What is lakehouse in Microsoft Fabric?

Mohammad Gufran Jahangir March 18, 2024 0

Table of Contents

What is Lakehouse?

Data Architecture Platform:
- Fabric Lakehouse is a platform for organizing and working with data. It’s like a big warehouse where all types of data can be stored, managed, and analyzed together.
Structured and Unstructured Data:
- It can handle both structured data (like tables in a database) and unstructured data (like text documents or images).
Flexibility and Scalability:
- Fabric Lakehouse is flexible and can grow as the organization’s data needs grow. It can handle large amounts of data and adapt to changing requirements.
Processing and Analysis:
- Organizations can use various tools and frameworks to process and analyze the data stored in Fabric Lakehouse. This allows them to gain insights and make informed decisions based on their data.
Integration with Other Tools:
- Fabric Lakehouse works with other data management and analytics tools, providing a complete solution for data engineering and analytics needs. It seamlessly integrates with existing tools to enhance data capabilities.

Note :

The Lakehouse creates a serving layer by automatically generating a SQL analytics endpoint and a default semantic model during creation.

Creating a Serving Layer:
- This feature automatically sets up a way to access and analyze data stored in Delta tables in the lake.
- It generates a SQL analytics endpoint and a default model for understanding the data.
Direct Access to Delta Tables:
- Users can work directly with the data in the Delta tables without needing to set up additional layers or processes.
- This makes it easier and faster to go from collecting data to analyzing and reporting on it.
Limitations of the SQL Analytics Endpoint:
- It’s important to know that the SQL analytics endpoint only allows reading data.
- It doesn’t support all the features of a transactional data warehouse, like writing or modifying data using T-SQL commands.

Only the tables in Delta format are available in the SQL analytics endpoint.
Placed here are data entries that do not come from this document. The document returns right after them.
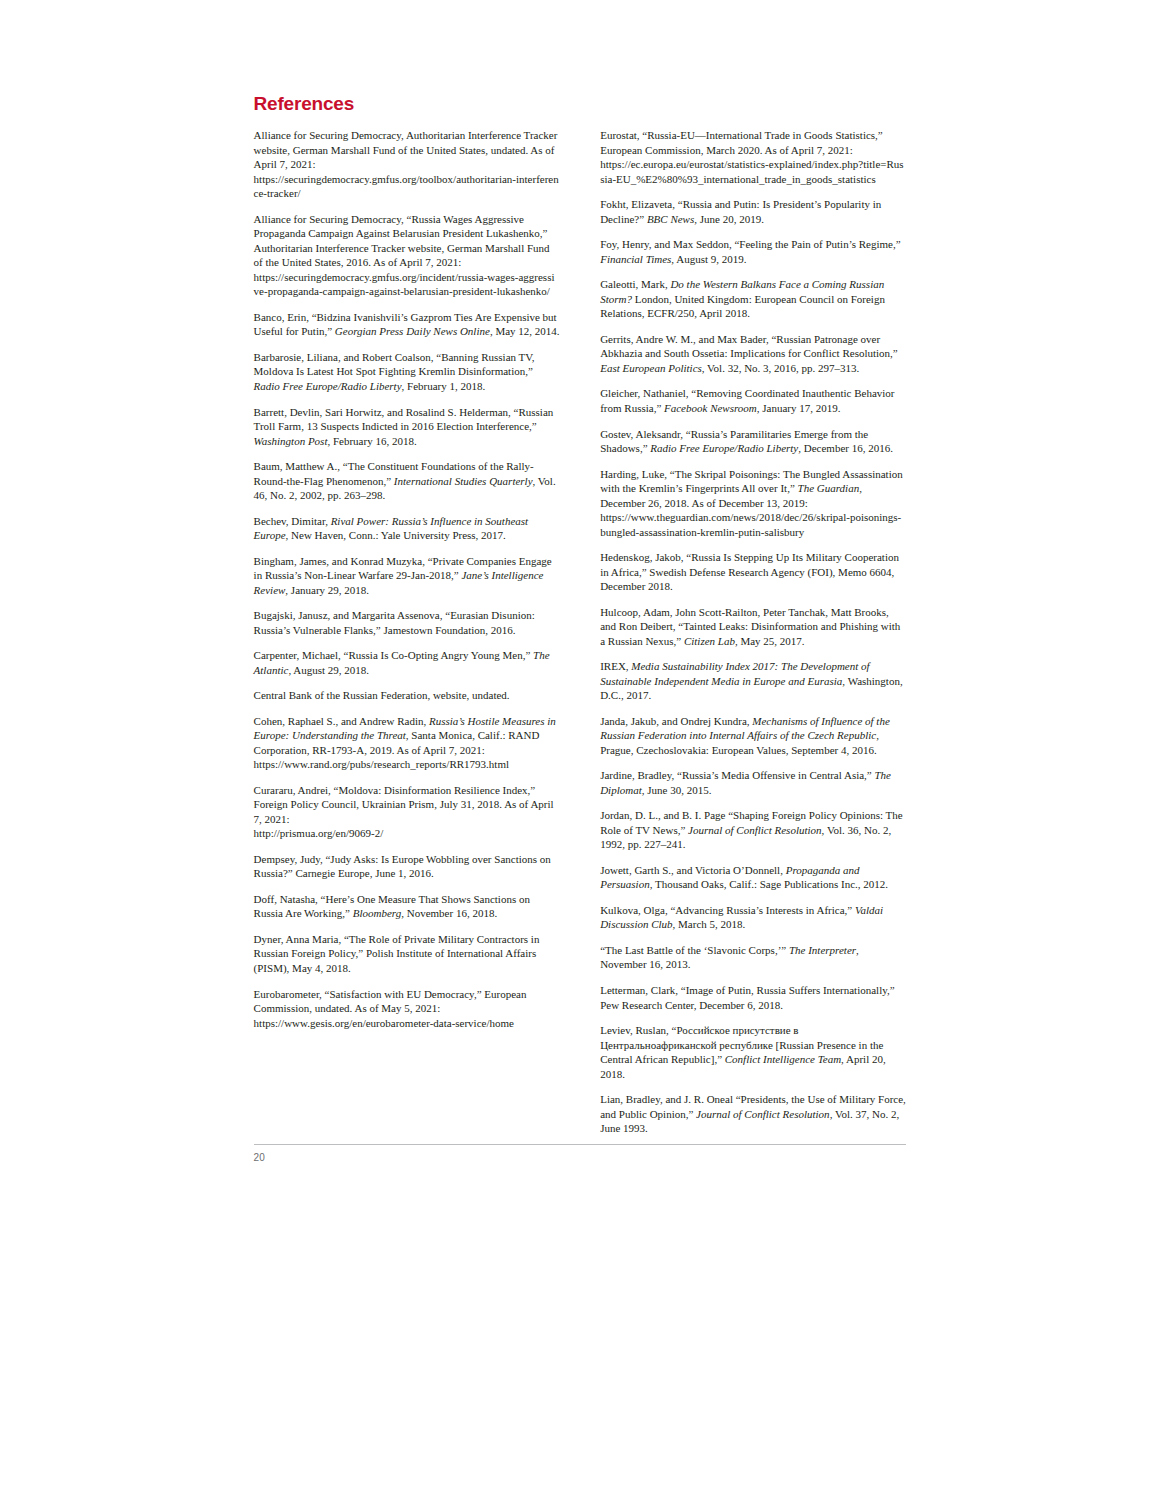References
Alliance for Securing Democracy, Authoritarian Interference Tracker website, German Marshall Fund of the United States, undated. As of April 7, 2021:
https://securingdemocracy.gmfus.org/toolbox/authoritarian-interference-tracker/
Alliance for Securing Democracy, “Russia Wages Aggressive Propaganda Campaign Against Belarusian President Lukashenko,” Authoritarian Interference Tracker website, German Marshall Fund of the United States, 2016. As of April 7, 2021:
https://securingdemocracy.gmfus.org/incident/russia-wages-aggressive-propaganda-campaign-against-belarusian-president-lukashenko/
Banco, Erin, “Bidzina Ivanishvili’s Gazprom Ties Are Expensive but Useful for Putin,” Georgian Press Daily News Online, May 12, 2014.
Barbarosie, Liliana, and Robert Coalson, “Banning Russian TV, Moldova Is Latest Hot Spot Fighting Kremlin Disinformation,” Radio Free Europe/Radio Liberty, February 1, 2018.
Barrett, Devlin, Sari Horwitz, and Rosalind S. Helderman, “Russian Troll Farm, 13 Suspects Indicted in 2016 Election Interference,” Washington Post, February 16, 2018.
Baum, Matthew A., “The Constituent Foundations of the Rally-Round-the-Flag Phenomenon,” International Studies Quarterly, Vol. 46, No. 2, 2002, pp. 263–298.
Bechev, Dimitar, Rival Power: Russia’s Influence in Southeast Europe, New Haven, Conn.: Yale University Press, 2017.
Bingham, James, and Konrad Muzyka, “Private Companies Engage in Russia’s Non-Linear Warfare 29-Jan-2018,” Jane’s Intelligence Review, January 29, 2018.
Bugajski, Janusz, and Margarita Assenova, “Eurasian Disunion: Russia’s Vulnerable Flanks,” Jamestown Foundation, 2016.
Carpenter, Michael, “Russia Is Co-Opting Angry Young Men,” The Atlantic, August 29, 2018.
Central Bank of the Russian Federation, website, undated.
Cohen, Raphael S., and Andrew Radin, Russia’s Hostile Measures in Europe: Understanding the Threat, Santa Monica, Calif.: RAND Corporation, RR-1793-A, 2019. As of April 7, 2021:
https://www.rand.org/pubs/research_reports/RR1793.html
Curararu, Andrei, “Moldova: Disinformation Resilience Index,” Foreign Policy Council, Ukrainian Prism, July 31, 2018. As of April 7, 2021:
http://prismua.org/en/9069-2/
Dempsey, Judy, “Judy Asks: Is Europe Wobbling over Sanctions on Russia?” Carnegie Europe, June 1, 2016.
Doff, Natasha, “Here’s One Measure That Shows Sanctions on Russia Are Working,” Bloomberg, November 16, 2018.
Dyner, Anna Maria, “The Role of Private Military Contractors in Russian Foreign Policy,” Polish Institute of International Affairs (PISM), May 4, 2018.
Eurobarometer, “Satisfaction with EU Democracy,” European Commission, undated. As of May 5, 2021:
https://www.gesis.org/en/eurobarometer-data-service/home
Eurostat, “Russia-EU—International Trade in Goods Statistics,” European Commission, March 2020. As of April 7, 2021:
https://ec.europa.eu/eurostat/statistics-explained/index.php?title=Russia-EU_%E2%80%93_international_trade_in_goods_statistics
Fokht, Elizaveta, “Russia and Putin: Is President’s Popularity in Decline?” BBC News, June 20, 2019.
Foy, Henry, and Max Seddon, “Feeling the Pain of Putin’s Regime,” Financial Times, August 9, 2019.
Galeotti, Mark, Do the Western Balkans Face a Coming Russian Storm? London, United Kingdom: European Council on Foreign Relations, ECFR/250, April 2018.
Gerrits, Andre W. M., and Max Bader, “Russian Patronage over Abkhazia and South Ossetia: Implications for Conflict Resolution,” East European Politics, Vol. 32, No. 3, 2016, pp. 297–313.
Gleicher, Nathaniel, “Removing Coordinated Inauthentic Behavior from Russia,” Facebook Newsroom, January 17, 2019.
Gostev, Aleksandr, “Russia’s Paramilitaries Emerge from the Shadows,” Radio Free Europe/Radio Liberty, December 16, 2016.
Harding, Luke, “The Skripal Poisonings: The Bungled Assassination with the Kremlin’s Fingerprints All over It,” The Guardian, December 26, 2018. As of December 13, 2019:
https://www.theguardian.com/news/2018/dec/26/skripal-poisonings-bungled-assassination-kremlin-putin-salisbury
Hedenskog, Jakob, “Russia Is Stepping Up Its Military Cooperation in Africa,” Swedish Defense Research Agency (FOI), Memo 6604, December 2018.
Hulcoop, Adam, John Scott-Railton, Peter Tanchak, Matt Brooks, and Ron Deibert, “Tainted Leaks: Disinformation and Phishing with a Russian Nexus,” Citizen Lab, May 25, 2017.
IREX, Media Sustainability Index 2017: The Development of Sustainable Independent Media in Europe and Eurasia, Washington, D.C., 2017.
Janda, Jakub, and Ondrej Kundra, Mechanisms of Influence of the Russian Federation into Internal Affairs of the Czech Republic, Prague, Czechoslovakia: European Values, September 4, 2016.
Jardine, Bradley, “Russia’s Media Offensive in Central Asia,” The Diplomat, June 30, 2015.
Jordan, D. L., and B. I. Page “Shaping Foreign Policy Opinions: The Role of TV News,” Journal of Conflict Resolution, Vol. 36, No. 2, 1992, pp. 227–241.
Jowett, Garth S., and Victoria O’Donnell, Propaganda and Persuasion, Thousand Oaks, Calif.: Sage Publications Inc., 2012.
Kulkova, Olga, “Advancing Russia’s Interests in Africa,” Valdai Discussion Club, March 5, 2018.
“The Last Battle of the ‘Slavonic Corps,’” The Interpreter, November 16, 2013.
Letterman, Clark, “Image of Putin, Russia Suffers Internationally,” Pew Research Center, December 6, 2018.
Leviev, Ruslan, “Российское присутствие в Центральноафриканской республике [Russian Presence in the Central African Republic],” Conflict Intelligence Team, April 20, 2018.
Lian, Bradley, and J. R. Oneal “Presidents, the Use of Military Force, and Public Opinion,” Journal of Conflict Resolution, Vol. 37, No. 2, June 1993.
20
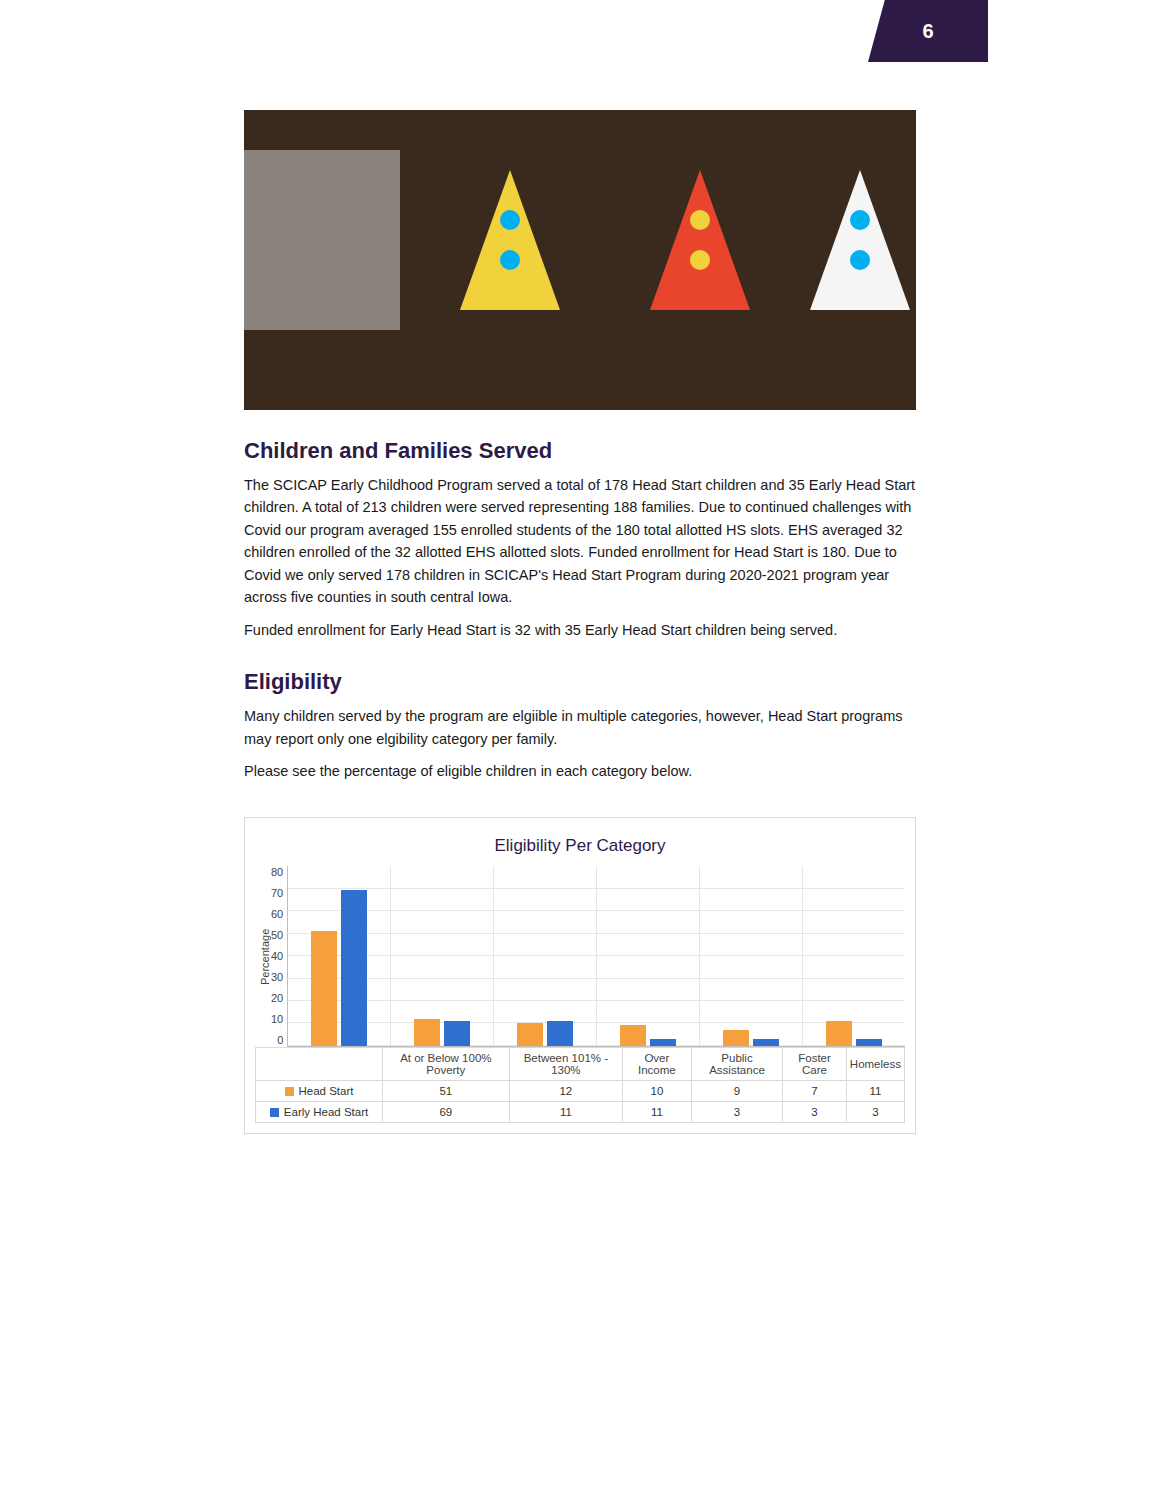6
Children and Families Served
The SCICAP Early Childhood Program served a total of 178 Head Start children and 35 Early Head Start children. A total of 213 children were served representing 188 families. Due to continued challenges with Covid our program averaged 155 enrolled students of the 180 total allotted HS slots. EHS averaged 32 children enrolled of the 32 allotted EHS allotted slots. Funded enrollment for Head Start is 180. Due to Covid we only served 178 children in SCICAP's Head Start Program during 2020-2021 program year across five counties in south central Iowa.
Funded enrollment for Early Head Start is 32 with 35 Early Head Start children being served.
Eligibility
Many children served by the program are elgiible in multiple categories, however, Head Start programs may report only one elgibility category per family.
Please see the percentage of eligible children in each category below.
Eligibility Per Category
Percentage
80
70
60
50
40
30
20
10
0
| | At or Below 100% Poverty | Between 101% - 130% | Over Income | Public Assistance | Foster Care | Homeless |
| --- | --- | --- | --- | --- | --- | --- |
| Head Start | 51 | 12 | 10 | 9 | 7 | 11 |
| Early Head Start | 69 | 11 | 11 | 3 | 3 | 3 |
Parquet, CSV, and other formats can not be queried using the SQL analytics endpoint. If you don't see your table, you will need convert it to Delta format.

How to Interact with the Lakehouse item?

A data engineer can interact with the lakehouse and the data within the lakehouse in several ways:

The Lakehouse explorer: The explorer is the main Lakehouse interaction page. You can load data in your Lakehouse, explore data in the Lakehouse using the object explorer, set MIP labels & various other things.
Notebooks: Data engineers can use the notebook to write code to read, transform and write directly to Lakehouse as tables and/or folders.
Pipelines: Data engineers can use data integration tools such as pipeline copy tool to pull data from other sources and land into the Lakehouse.
Apache Spark job definitions: Data engineers can develop robust applications and orchestrate the execution of compiled Spark jobs in Java, Scala, and Python.
Dataflows Gen 2: Data engineers can use Dataflows Gen 2 to ingest and prepare their data.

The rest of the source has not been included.